Earthquake safety warning issued for South Australia
EARTHQUAKES in the state's mid-north have prompted the State Government to issue an earthquake safety warning.
The first quake occurred just before 9.30pm on Friday night, was centred north west of Clare and had a magnitude of 3.2 on the Richter scale.
The second quake, which happened about 1pm on Sunday, had a magnitude of 4.1, an epicentre east of Peterborough, and was the most powerful quake in Australia since one of magnitude 4.2 north of Quorn on July 30.
When and where earthquakes will occur is unpredictable, but the government safety message issued at 3.30pm says people should be aware of the basic steps they can take in the event of a major earthquake.
Most earthquake-related injuries result from collapsing walls, flying glass and falling objects, or when people try to move more than a few feet during an earthquake.
In the event of a major earthquake, people indoors should stay there and seek shelter under a door frame, solid table or bench and not use elevators of lifts.
If outside, people should keep clear of buildings and other structures such as powerlines and trees. Motorists should move away from hazards, stop the vehicle and listen to the radio for advice.
Damaged electricity, gas and water should be turned off and phones used only in an emergency.
People should have a designated meeting place with loved ones if they get separated and keep an emergency kit, including a battery powered radio, torch and spare batteries, on hand
Quakes of magnitudes less than 3.4 are usually only felt by a few people close to the epicentre.
Those with magnitudes 3.5 to 4.2 are felt by people indoors and some outdoors and usually feel like the vibrations made by a passing heavy truck.
Seismic activity common in SA - more than 100 earthquakes above magnitude 4.0 have been recorded since 1840.
The warning was issued by the Department of Transport Energy and Infrastructure about 3.30pm.
A spokeswoman said the small quakes in the mid north had prompted the "timely reminder" about earthquake safety procedures.

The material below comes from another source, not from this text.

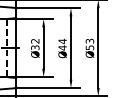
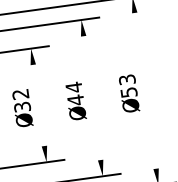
line: (43, 47) -> (38, 104), removed
line: (70, 47) -> (91, 97), removed
line: (98, 48) -> (145, 91), removed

She said the last government earthquake safety warning had been issued by Premier Mike Rann following the 7.1 magnitude quake that wreaked havoc in Christchurch, New Zealand, on September 4.
Adelaide's last notable quake was a 3.8 magnitude shake up that struck just south of Mount Barker on April 16, jolting people from their sleep.
Following that quake, Australian Seismological Centre director Kevin McCue said it was only "a matter of time" before SA experienced a repeat of the 5.5 magnitude quake of 1954 that caused $70 million damage across Adelaide.
On June 6, west coast residents experienced the state's strongest quake in four years - a 5.0 magnitude quake which struck about 25km north-east of Cleve but was felt hundreds of kilometres away, even by people in Adelaide.